Temsilcileri hedef alıyorlar
Şengal Özerk Yönetimi Meclisi Eşbaşkanı Merwan Bedel’in 7 Aralık 2021’de SİHA saldırısı sonucu hayatını kaybettiğini hatırlatan Benkhelifa, “Oğlu, evlerinde kutlamanın olduğunu ve babasının dört çocuğu ile birlikte bayram için yeni kıyafetler almaya çıktığını anlattı. Bir Türk dronu onun aracına saldırdı ve Bedel’i katletti” dedi.
Hastaneyi bombaladılar
Şengal Direniş Birlikleri (YBŞ) komutanlarından Said Hasan’ın 16 Ağustos 2021’de YBŞ üyesi yeğeni ile birlikte MİT’in dron saldırısında katledildiğini hatırlatan Belçikalı avukat şöyle devam etti: “Irak Cumhurbaşkanı ile bir görüşmeden dönerken Hasan’ın konvoyu saldırıya uğradı.
Türkiye konvoydakilerinin tümünün öldüğünden emin değildi.

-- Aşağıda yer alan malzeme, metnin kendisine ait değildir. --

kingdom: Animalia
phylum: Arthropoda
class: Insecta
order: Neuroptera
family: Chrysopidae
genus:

Bir gün sonra, yaralıların götürüldüğünü düşündüğü hastaneyi bombaladı. Oysa Said Hasan, aynı gün hayatını kaybetmişti. Ama Türkiye bunu bilmiyordu. Bu kez hastaneyi bombaladı. Türklerin Said Hasan’ın öldüğünden emin olması için bu saldırılarda aralarında 2 doktor, 1 tıp öğrencisi ve 3 hastanın da olduğu toplam 8 hayatını kaybetti. Bu her şeyden önce Cenevre Sözleşmesi’nin ihlalidir.”
Türk devletinin buna benzer birçok savaş suçu işlediği kaydeden Benkhelifa şu örnekleri verdi: “Türk devleti 15 Haziran 2022’de Şengal’e bağlı Sinun ilçesi Halk Meclisi’ni de dron ile hedef aldı. Biri çocuk iki kişi hayatını kaybetti, biri gazeteci 6 kişi yaralandı. 22 Ağustos’ta bu kez YBŞ’ye ait bir araç Türk dron saldırısına uğradı. İki YBŞ savaşçısı yaralandı.”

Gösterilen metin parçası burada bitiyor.